Re:opera is faster (Score:5, Interesting)
Firefox 3 is a tipping point. It is the point at which Opera's claim of greater speed is quite arguable if not entirely unfounded. Considering that speed and portability are essentially the only things that Opera has going for it, the latest version of Firefox may actually destroy Opera's market.
AdBlock / FlashBlock (Score:2, Interesting)
I mostly like Opera because navigating forward/back pages and between tabs is near-instant and can be done with simple keystrokes (Z&X, 1&2). There are tons of other shortcuts that help as well. I'm a madman on eBay and forum sites, plowing through stuff faster and more easily than I could with anything else. My Slashdot un-productivity is fantastic.

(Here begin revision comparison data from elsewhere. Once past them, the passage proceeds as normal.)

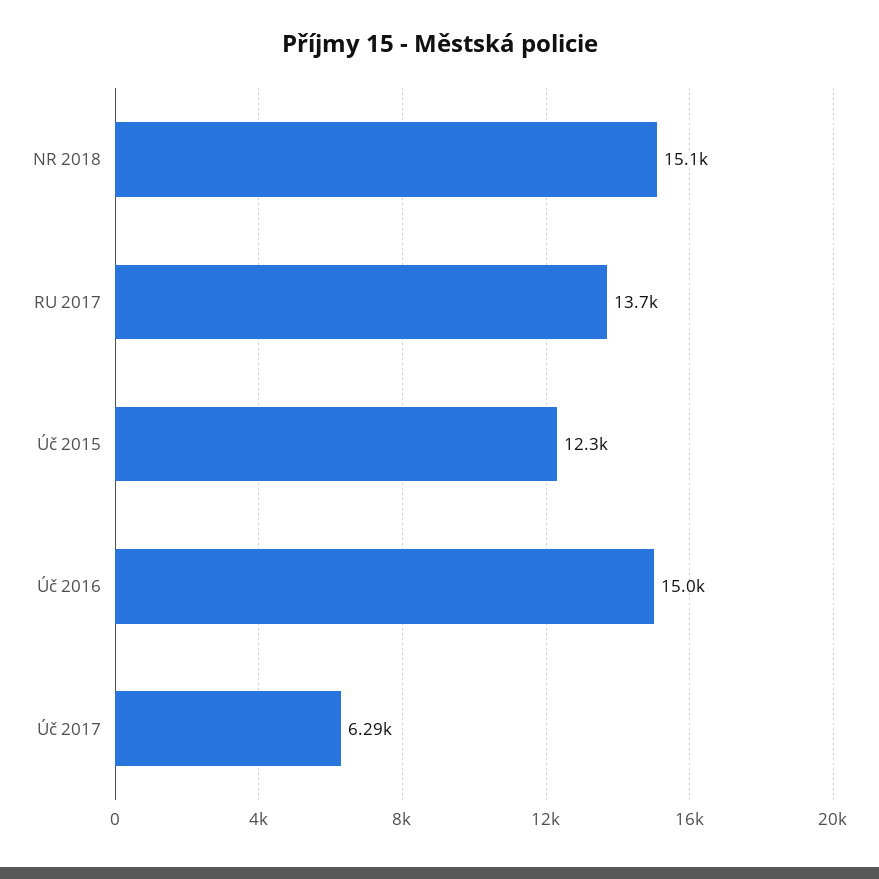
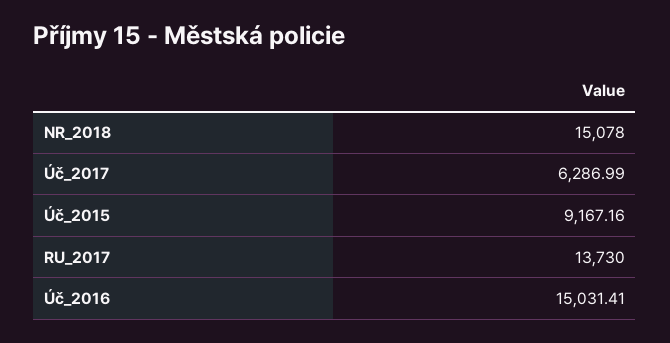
  {
    "NR 2018": 15078,
    "RU 2017": 13730,
-   "Úč 2015": 12300,
+   "Úč 2015": 9167.16,
    "Úč 2016": 15031.41,
    "Úč 2017": 6286.99
  }

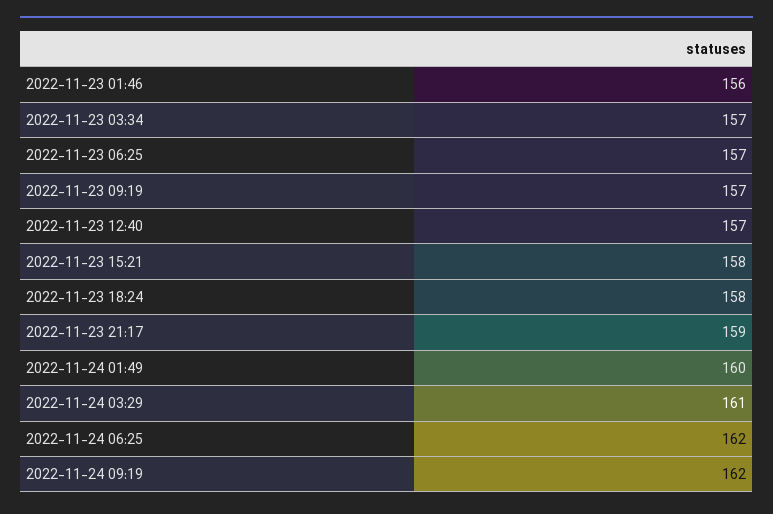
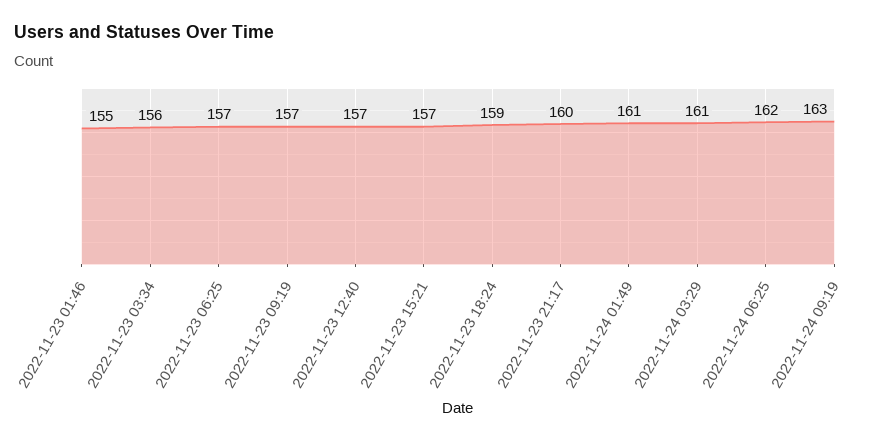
  {
-   "2022-11-23 01:46": 156,
+   "2022-11-23 01:46": 155,
-   "2022-11-23 03:34": 157,
+   "2022-11-23 03:34": 156,
    "2022-11-23 06:25": 157,
    "2022-11-23 09:19": 157,
    "2022-11-23 12:40": 157,
-   "2022-11-23 15:21": 158,
+   "2022-11-23 15:21": 157,
-   "2022-11-23 18:24": 158,
+   "2022-11-23 18:24": 159,
-   "2022-11-23 21:17": 159,
+   "2022-11-23 21:17": 160,
-   "2022-11-24 01:49": 160,
+   "2022-11-24 01:49": 161,
    "2022-11-24 03:29": 161,
    "2022-11-24 06:25": 162,
-   "2022-11-24 09:19": 162
+   "2022-11-24 09:19": 163
  }

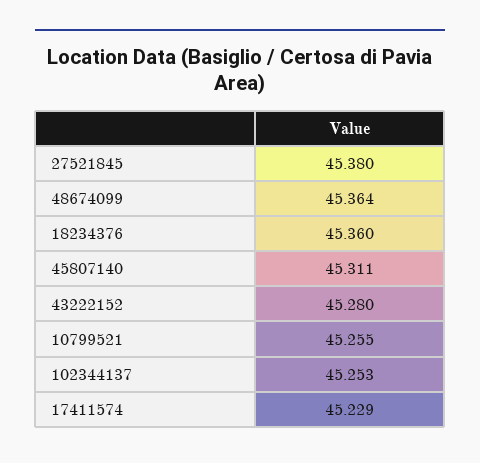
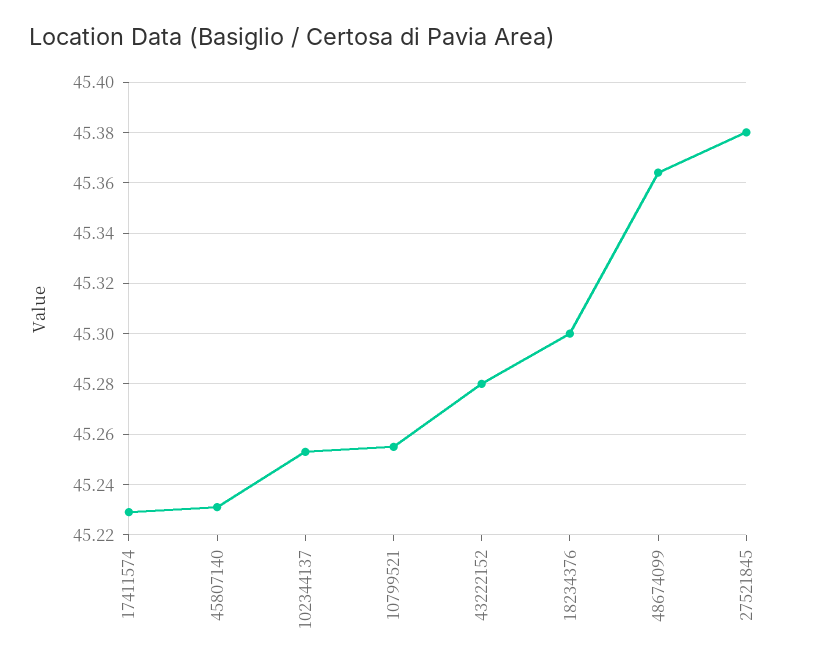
  {
    "27521845": 45.38,
    "48674099": 45.364,
-   "18234376": 45.36,
+   "18234376": 45.3,
-   "45807140": 45.311,
+   "45807140": 45.23,
    "43222152": 45.28,
    "10799521": 45.255,
    "102344137": 45.253,
    "17411574": 45.229
  }

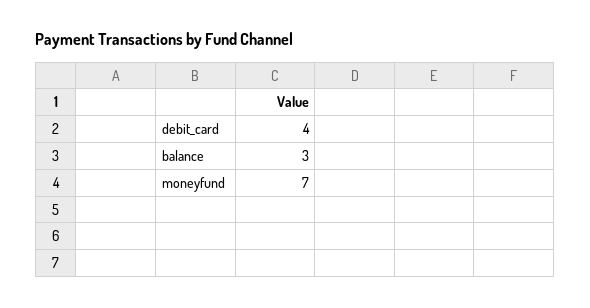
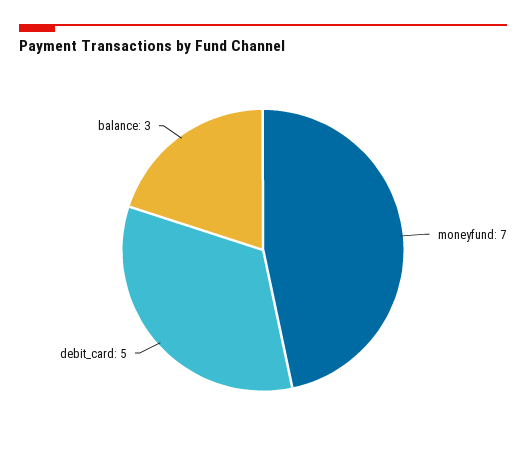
  {
-   "debit_card": 4,
+   "debit_card": 5,
    "balance": 3,
    "moneyfund": 7
  }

I also like that I don't have to deal with finding/installing/updating all sort of plugins on every machine I use. Opera has most, though not all, admittedly, of what I want built in.
To each his/her own, naturally, but Opera is well worth, er, exploring...
Re:opera is faster (Score:2, Interesting)
Of course, Firefox has implemented most of those features, either in the browser itself or through addons, and with the proper addons, you can make Firefox function very much like Opera, but Opera still seems to be a smoother, more polished experience to me.
They're both great browsers, though, so you really can't go wrong with either one. I tend to switch off between them just to get an idea of how they're both progressing (I've been using the Firefox 3 beta/RC for awhile, and I'm probably going to start to using Opera primarily again for awhile now that 9.5 is out).
Re:Zoom (Score:3, Interesting)
And I thought it was bad enough in previous versions that firefox displayed scary messages when it came across a self-signed certificate, just like every other browser, despite the fact that it's far more secure than plaintext.
Seriously, did you know that you can add and change advanced configuration settings through about:config, but you can't delete a setting after it's explicitly created because they want to protect you from fubaring your installation? You have to open a text editor to restore its original state.
In some respects, firefox is a lot like gnome.
Re:It was on the Ubuntui update last nite.... (Score:3, Interesting)
Hence every RC for Firefox 3 has said "3.0" in the about box.